* PROBLEM STATEMENT
Please answer these questions using the article on Russia's North-West Federal District below:
(a) In what year did Vladimir Putin create the federal districts?
(b) What is the name of the Radio Liberty portal whose audience is the North-West Federal District?
(c) In which city does the philosopher Andrey Teslya live?

* SOURCE PASSAGE

Thursday, September 26, 2019

Could the Borders of Russia’s North-West Federal District Become the Basis for a New Identity?


Paul Goble

            Staunton, September 22 – When Vladimir Putin created the federal districts in 2000, some warned that he might be creating the basis for the disintegration of the Russian Federation pointing out that countries with a smaller number of territorial units have been more likely to fall apart than those with a larger number.

            But two things have worked against such predictions. On the one hand, Putin has now despite expectations eliminated the regions and republics which were grouped within the federal districts but instead has maintained them in ways that compete with the federal districts rather than exist only as their subordinate parts.

            And on the other hand, few residents of the Russian Federation have invested much psychologically in these federal districts, preferring instead to identify primarily either with their regions or even more with their republics which reflect and are based on pre-existing identities or with the Russian Federation instead.

             However, the longer these federal districts exist, the more institutions of one or another kind have emerged that could support the rise of an identity. One of these is the new Radio Liberty portal SeverReal which defines as its audience the North-West Federal District rather than some older ethnic or territorial divisions like the Middle Volga or Siberia.

            The portal asked Andrey Teslya, a philosopher in Kaliningrad, one of the federal subjects of the North-West FD, to reflect on the ways in which the borders of that structure may become the basis for a new identity, one that in some cases could compete with other identities or in other reinforce it (severreal.org/a/30144146.html).

                To find something in common among the various federal subjects included within the North-West FD is extremely difficult, Teslya says. To find commonalities between St. Petersburg and the Nenets AD or between those or others with Kaliningrad exclave is far more difficult than “trying to construe a single ‘identity’ of Petersburgers and Muscovites.”   

            But – and this is important – borders imposed for administrative purposes may over time have other consequences including becoming the basis of new identities, he says. That is the case with many of the regional borders in the Russian Federation, which were imposed from above but now allow residents to speak of an identity rooted in them.

            That is “the power of borders,” Teslya says. “They can be imposed as if by chance or have one completely clear logic, for example, the logic of military districts, and have little in common with cultural, economic or other logics” and then over time lose their original purpose or come to be seen as “natural” and the obvious basis for identity. 

            If SeverReal becomes sufficiently popular and if residents of this diverse FD come to rely on it as a common information space, then the FD will take on a meaning perhaps quite different from the one that caused it to be created in the first place.  And that identity may continue even if the powers that be which created the territorial unit disappear.

* DATA EXTRACT
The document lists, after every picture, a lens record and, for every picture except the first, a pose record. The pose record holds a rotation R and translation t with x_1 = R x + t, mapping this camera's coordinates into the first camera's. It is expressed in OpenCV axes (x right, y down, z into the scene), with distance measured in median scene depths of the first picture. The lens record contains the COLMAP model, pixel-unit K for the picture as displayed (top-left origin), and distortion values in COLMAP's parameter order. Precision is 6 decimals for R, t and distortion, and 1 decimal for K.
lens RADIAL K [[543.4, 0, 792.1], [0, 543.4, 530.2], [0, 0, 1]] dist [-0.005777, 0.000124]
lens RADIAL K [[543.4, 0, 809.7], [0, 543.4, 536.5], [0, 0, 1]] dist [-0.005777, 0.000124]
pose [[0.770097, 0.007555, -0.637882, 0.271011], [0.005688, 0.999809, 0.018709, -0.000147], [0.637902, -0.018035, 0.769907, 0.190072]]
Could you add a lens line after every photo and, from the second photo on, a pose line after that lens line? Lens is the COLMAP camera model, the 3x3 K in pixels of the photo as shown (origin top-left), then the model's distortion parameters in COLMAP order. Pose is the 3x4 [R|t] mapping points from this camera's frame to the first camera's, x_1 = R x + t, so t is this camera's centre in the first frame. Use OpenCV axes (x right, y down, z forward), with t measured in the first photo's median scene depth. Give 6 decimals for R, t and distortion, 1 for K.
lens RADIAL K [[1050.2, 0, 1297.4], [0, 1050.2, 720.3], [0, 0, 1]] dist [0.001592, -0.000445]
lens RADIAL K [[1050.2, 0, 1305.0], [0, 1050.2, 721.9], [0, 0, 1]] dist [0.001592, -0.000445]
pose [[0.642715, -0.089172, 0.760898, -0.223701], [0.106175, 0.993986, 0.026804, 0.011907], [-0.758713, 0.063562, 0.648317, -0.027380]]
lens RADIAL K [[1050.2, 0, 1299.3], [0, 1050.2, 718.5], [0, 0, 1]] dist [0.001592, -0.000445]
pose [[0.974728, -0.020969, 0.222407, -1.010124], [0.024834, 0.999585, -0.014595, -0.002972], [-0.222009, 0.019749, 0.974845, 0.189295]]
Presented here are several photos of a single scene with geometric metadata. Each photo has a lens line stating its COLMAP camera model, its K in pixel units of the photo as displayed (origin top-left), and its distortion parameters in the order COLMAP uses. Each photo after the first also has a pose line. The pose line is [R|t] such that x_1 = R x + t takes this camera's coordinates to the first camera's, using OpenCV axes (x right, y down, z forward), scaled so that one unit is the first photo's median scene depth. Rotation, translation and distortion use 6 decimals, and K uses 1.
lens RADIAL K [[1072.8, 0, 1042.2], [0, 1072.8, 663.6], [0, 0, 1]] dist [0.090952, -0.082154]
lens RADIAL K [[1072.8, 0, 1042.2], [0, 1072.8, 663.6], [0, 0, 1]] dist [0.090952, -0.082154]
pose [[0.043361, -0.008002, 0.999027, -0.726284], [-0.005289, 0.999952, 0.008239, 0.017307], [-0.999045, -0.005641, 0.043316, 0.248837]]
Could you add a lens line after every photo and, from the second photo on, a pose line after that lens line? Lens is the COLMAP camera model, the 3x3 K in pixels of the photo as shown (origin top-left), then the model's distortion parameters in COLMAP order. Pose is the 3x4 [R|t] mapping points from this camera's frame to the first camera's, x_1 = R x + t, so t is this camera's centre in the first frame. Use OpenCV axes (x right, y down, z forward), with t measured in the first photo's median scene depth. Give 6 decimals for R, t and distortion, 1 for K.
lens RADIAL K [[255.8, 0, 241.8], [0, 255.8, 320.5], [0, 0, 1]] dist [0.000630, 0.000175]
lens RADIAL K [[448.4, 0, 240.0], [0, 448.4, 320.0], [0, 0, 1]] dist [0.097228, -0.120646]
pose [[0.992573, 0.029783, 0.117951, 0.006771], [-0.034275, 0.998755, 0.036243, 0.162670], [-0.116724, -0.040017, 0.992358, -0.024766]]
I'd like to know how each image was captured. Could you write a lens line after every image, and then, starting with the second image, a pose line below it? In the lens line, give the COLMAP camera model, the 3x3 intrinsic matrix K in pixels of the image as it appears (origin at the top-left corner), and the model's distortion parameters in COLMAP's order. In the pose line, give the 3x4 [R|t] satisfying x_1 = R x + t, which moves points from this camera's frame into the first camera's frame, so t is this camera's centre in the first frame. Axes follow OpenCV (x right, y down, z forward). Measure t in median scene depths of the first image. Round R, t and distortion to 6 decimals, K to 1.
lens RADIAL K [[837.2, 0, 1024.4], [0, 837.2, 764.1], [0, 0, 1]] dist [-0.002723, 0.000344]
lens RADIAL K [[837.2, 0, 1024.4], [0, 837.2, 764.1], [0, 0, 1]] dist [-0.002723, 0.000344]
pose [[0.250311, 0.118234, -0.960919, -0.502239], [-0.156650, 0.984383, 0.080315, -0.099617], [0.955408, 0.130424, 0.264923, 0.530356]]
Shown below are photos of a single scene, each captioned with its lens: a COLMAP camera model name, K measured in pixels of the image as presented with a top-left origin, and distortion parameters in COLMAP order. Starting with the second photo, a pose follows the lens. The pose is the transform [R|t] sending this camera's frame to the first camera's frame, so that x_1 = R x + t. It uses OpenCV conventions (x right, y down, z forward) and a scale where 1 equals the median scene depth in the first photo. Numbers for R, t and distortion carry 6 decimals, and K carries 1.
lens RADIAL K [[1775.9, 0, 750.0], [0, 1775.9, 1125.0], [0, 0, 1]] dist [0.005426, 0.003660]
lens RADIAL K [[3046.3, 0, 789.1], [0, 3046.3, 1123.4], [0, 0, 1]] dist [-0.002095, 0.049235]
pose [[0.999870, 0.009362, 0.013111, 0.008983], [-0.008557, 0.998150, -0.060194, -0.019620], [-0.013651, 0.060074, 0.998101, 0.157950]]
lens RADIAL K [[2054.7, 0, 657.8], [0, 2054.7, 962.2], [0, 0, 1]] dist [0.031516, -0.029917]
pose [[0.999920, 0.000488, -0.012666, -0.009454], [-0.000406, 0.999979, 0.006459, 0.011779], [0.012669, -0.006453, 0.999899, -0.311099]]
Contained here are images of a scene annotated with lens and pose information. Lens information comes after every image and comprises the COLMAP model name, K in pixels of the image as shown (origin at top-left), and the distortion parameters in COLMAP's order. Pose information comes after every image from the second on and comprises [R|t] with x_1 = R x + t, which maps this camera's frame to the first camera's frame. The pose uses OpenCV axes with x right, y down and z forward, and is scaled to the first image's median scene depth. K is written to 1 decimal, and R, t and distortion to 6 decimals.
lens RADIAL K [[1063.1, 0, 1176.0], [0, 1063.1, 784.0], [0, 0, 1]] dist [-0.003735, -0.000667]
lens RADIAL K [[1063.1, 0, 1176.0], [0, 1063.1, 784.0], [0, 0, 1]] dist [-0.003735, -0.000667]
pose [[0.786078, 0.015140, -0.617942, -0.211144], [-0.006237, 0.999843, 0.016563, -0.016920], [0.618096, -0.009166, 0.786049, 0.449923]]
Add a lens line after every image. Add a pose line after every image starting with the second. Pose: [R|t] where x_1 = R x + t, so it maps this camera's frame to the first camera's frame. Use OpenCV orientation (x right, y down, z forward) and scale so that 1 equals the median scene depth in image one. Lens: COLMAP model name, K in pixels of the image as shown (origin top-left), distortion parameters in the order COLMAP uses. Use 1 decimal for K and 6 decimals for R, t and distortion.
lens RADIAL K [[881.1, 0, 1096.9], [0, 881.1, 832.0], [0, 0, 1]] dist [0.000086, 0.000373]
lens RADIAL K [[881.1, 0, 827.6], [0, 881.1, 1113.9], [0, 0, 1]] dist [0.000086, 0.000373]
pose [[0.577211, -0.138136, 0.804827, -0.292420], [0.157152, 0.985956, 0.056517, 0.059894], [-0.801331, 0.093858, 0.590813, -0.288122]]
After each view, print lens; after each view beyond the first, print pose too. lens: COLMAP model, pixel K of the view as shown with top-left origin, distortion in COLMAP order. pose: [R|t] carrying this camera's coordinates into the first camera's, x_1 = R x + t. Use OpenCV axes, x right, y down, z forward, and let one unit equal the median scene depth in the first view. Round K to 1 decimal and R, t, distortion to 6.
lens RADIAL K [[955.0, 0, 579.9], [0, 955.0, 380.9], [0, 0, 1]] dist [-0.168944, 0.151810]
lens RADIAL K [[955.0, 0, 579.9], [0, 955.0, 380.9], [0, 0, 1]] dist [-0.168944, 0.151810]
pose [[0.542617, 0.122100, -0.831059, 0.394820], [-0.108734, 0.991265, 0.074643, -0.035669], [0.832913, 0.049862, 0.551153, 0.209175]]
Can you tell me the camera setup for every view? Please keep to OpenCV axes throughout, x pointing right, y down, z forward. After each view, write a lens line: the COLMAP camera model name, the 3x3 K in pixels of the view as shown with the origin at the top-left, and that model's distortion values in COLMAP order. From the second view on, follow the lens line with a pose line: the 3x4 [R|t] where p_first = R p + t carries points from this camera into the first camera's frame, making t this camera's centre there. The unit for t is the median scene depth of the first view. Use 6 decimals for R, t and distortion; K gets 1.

* RESULT OF THIS EXERCISE
(a) 2000
(b) SeverReal
(c) Kaliningrad